### Work to complete
Print the listing once more, exactly as written.

### Provided data

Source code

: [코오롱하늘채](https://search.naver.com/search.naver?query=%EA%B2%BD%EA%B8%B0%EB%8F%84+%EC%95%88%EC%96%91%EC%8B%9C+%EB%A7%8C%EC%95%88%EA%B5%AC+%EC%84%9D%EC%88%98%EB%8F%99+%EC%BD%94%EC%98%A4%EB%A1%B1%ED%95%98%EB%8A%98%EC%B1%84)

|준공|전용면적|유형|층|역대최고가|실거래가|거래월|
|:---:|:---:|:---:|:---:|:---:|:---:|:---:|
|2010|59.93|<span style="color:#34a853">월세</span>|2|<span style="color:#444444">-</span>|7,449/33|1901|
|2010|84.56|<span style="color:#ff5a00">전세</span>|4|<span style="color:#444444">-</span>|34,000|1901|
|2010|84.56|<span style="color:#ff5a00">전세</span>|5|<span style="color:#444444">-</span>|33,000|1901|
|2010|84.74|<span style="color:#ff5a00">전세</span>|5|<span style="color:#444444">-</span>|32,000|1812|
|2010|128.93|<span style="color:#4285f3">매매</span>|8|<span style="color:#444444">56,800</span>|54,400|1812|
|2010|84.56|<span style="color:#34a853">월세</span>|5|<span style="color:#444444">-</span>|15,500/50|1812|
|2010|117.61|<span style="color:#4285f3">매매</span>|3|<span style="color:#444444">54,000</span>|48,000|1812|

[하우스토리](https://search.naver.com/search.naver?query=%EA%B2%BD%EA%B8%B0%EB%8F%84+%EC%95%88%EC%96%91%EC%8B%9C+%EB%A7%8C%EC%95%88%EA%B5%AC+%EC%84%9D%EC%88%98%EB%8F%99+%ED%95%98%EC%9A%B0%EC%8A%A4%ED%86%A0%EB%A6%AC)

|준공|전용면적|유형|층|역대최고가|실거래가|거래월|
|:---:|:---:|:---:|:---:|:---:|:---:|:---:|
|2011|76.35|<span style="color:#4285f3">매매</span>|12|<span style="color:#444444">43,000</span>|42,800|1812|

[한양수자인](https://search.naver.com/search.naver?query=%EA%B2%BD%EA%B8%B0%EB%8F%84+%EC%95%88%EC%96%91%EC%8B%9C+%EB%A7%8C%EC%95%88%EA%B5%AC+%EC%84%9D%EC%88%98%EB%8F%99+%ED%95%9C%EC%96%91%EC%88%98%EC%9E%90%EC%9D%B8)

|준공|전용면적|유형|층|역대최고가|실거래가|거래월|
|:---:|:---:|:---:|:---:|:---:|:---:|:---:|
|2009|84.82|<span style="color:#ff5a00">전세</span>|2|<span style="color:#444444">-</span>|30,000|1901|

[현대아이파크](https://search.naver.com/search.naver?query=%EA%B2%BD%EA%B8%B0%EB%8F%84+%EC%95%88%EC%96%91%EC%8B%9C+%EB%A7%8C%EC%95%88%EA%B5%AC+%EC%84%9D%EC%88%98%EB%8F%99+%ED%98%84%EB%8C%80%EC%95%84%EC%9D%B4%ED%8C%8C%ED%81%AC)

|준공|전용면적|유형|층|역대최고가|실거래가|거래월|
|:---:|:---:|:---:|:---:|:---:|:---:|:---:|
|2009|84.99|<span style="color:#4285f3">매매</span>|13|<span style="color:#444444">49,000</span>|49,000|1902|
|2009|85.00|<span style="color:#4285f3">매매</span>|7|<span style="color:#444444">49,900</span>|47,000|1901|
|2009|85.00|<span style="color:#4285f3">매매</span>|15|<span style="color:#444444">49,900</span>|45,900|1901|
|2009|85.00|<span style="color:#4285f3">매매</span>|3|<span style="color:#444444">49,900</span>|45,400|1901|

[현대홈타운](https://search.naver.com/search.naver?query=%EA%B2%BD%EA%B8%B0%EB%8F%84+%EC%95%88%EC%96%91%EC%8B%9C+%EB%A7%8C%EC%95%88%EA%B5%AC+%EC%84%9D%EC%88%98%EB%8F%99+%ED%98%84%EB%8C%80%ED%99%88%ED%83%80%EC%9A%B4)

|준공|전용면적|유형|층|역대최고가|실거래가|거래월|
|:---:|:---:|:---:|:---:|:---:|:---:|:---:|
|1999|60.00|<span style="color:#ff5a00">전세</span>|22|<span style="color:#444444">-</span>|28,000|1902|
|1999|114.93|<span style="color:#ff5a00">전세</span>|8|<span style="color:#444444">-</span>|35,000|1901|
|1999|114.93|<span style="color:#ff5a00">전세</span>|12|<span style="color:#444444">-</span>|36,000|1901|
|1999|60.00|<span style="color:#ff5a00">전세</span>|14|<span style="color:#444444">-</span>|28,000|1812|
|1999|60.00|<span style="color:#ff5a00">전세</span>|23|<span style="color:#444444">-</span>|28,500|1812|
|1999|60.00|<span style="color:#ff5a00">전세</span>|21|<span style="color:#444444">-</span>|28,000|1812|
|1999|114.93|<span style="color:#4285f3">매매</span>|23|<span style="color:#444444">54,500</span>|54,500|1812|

### Response to the task
Source code

: [코오롱하늘채](https://search.naver.com/search.naver?query=%EA%B2%BD%EA%B8%B0%EB%8F%84+%EC%95%88%EC%96%91%EC%8B%9C+%EB%A7%8C%EC%95%88%EA%B5%AC+%EC%84%9D%EC%88%98%EB%8F%99+%EC%BD%94%EC%98%A4%EB%A1%B1%ED%95%98%EB%8A%98%EC%B1%84)

|준공|전용면적|유형|층|역대최고가|실거래가|거래월|
|:---:|:---:|:---:|:---:|:---:|:---:|:---:|
|2010|59.93|<span style="color:#34a853">월세</span>|2|<span style="color:#444444">-</span>|7,449/33|1901|
|2010|84.56|<span style="color:#ff5a00">전세</span>|4|<span style="color:#444444">-</span>|34,000|1901|
|2010|84.56|<span style="color:#ff5a00">전세</span>|5|<span style="color:#444444">-</span>|33,000|1901|
|2010|84.74|<span style="color:#ff5a00">전세</span>|5|<span style="color:#444444">-</span>|32,000|1812|
|2010|128.93|<span style="color:#4285f3">매매</span>|8|<span style="color:#444444">56,800</span>|54,400|1812|
|2010|84.56|<span style="color:#34a853">월세</span>|5|<span style="color:#444444">-</span>|15,500/50|1812|
|2010|117.61|<span style="color:#4285f3">매매</span>|3|<span style="color:#444444">54,000</span>|48,000|1812|

[하우스토리](https://search.naver.com/search.naver?query=%EA%B2%BD%EA%B8%B0%EB%8F%84+%EC%95%88%EC%96%91%EC%8B%9C+%EB%A7%8C%EC%95%88%EA%B5%AC+%EC%84%9D%EC%88%98%EB%8F%99+%ED%95%98%EC%9A%B0%EC%8A%A4%ED%86%A0%EB%A6%AC)

|준공|전용면적|유형|층|역대최고가|실거래가|거래월|
|:---:|:---:|:---:|:---:|:---:|:---:|:---:|
|2011|76.35|<span style="color:#4285f3">매매</span>|12|<span style="color:#444444">43,000</span>|42,800|1812|

[한양수자인](https://search.naver.com/search.naver?query=%EA%B2%BD%EA%B8%B0%EB%8F%84+%EC%95%88%EC%96%91%EC%8B%9C+%EB%A7%8C%EC%95%88%EA%B5%AC+%EC%84%9D%EC%88%98%EB%8F%99+%ED%95%9C%EC%96%91%EC%88%98%EC%9E%90%EC%9D%B8)

|준공|전용면적|유형|층|역대최고가|실거래가|거래월|
|:---:|:---:|:---:|:---:|:---:|:---:|:---:|
|2009|84.82|<span style="color:#ff5a00">전세</span>|2|<span style="color:#444444">-</span>|30,000|1901|

[현대아이파크](https://search.naver.com/search.naver?query=%EA%B2%BD%EA%B8%B0%EB%8F%84+%EC%95%88%EC%96%91%EC%8B%9C+%EB%A7%8C%EC%95%88%EA%B5%AC+%EC%84%9D%EC%88%98%EB%8F%99+%ED%98%84%EB%8C%80%EC%95%84%EC%9D%B4%ED%8C%8C%ED%81%AC)

|준공|전용면적|유형|층|역대최고가|실거래가|거래월|
|:---:|:---:|:---:|:---:|:---:|:---:|:---:|
|2009|84.99|<span style="color:#4285f3">매매</span>|13|<span style="color:#444444">49,000</span>|49,000|1902|
|2009|85.00|<span style="color:#4285f3">매매</span>|7|<span style="color:#444444">49,900</span>|47,000|1901|
|2009|85.00|<span style="color:#4285f3">매매</span>|15|<span style="color:#444444">49,900</span>|45,900|1901|
|2009|85.00|<span style="color:#4285f3">매매</span>|3|<span style="color:#444444">49,900</span>|45,400|1901|

[현대홈타운](https://search.naver.com/search.naver?query=%EA%B2%BD%EA%B8%B0%EB%8F%84+%EC%95%88%EC%96%91%EC%8B%9C+%EB%A7%8C%EC%95%88%EA%B5%AC+%EC%84%9D%EC%88%98%EB%8F%99+%ED%98%84%EB%8C%80%ED%99%88%ED%83%80%EC%9A%B4)

|준공|전용면적|유형|층|역대최고가|실거래가|거래월|
|:---:|:---:|:---:|:---:|:---:|:---:|:---:|
|1999|60.00|<span style="color:#ff5a00">전세</span>|22|<span style="color:#444444">-</span>|28,000|1902|
|1999|114.93|<span style="color:#ff5a00">전세</span>|8|<span style="color:#444444">-</span>|35,000|1901|
|1999|114.93|<span style="color:#ff5a00">전세</span>|12|<span style="color:#444444">-</span>|36,000|1901|
|1999|60.00|<span style="color:#ff5a00">전세</span>|14|<span style="color:#444444">-</span>|28,000|1812|
|1999|60.00|<span style="color:#ff5a00">전세</span>|23|<span style="color:#444444">-</span>|28,500|1812|
|1999|60.00|<span style="color:#ff5a00">전세</span>|21|<span style="color:#444444">-</span>|28,000|1812|
|1999|114.93|<span style="color:#4285f3">매매</span>|23|<span style="color:#444444">54,500</span>|54,500|1812|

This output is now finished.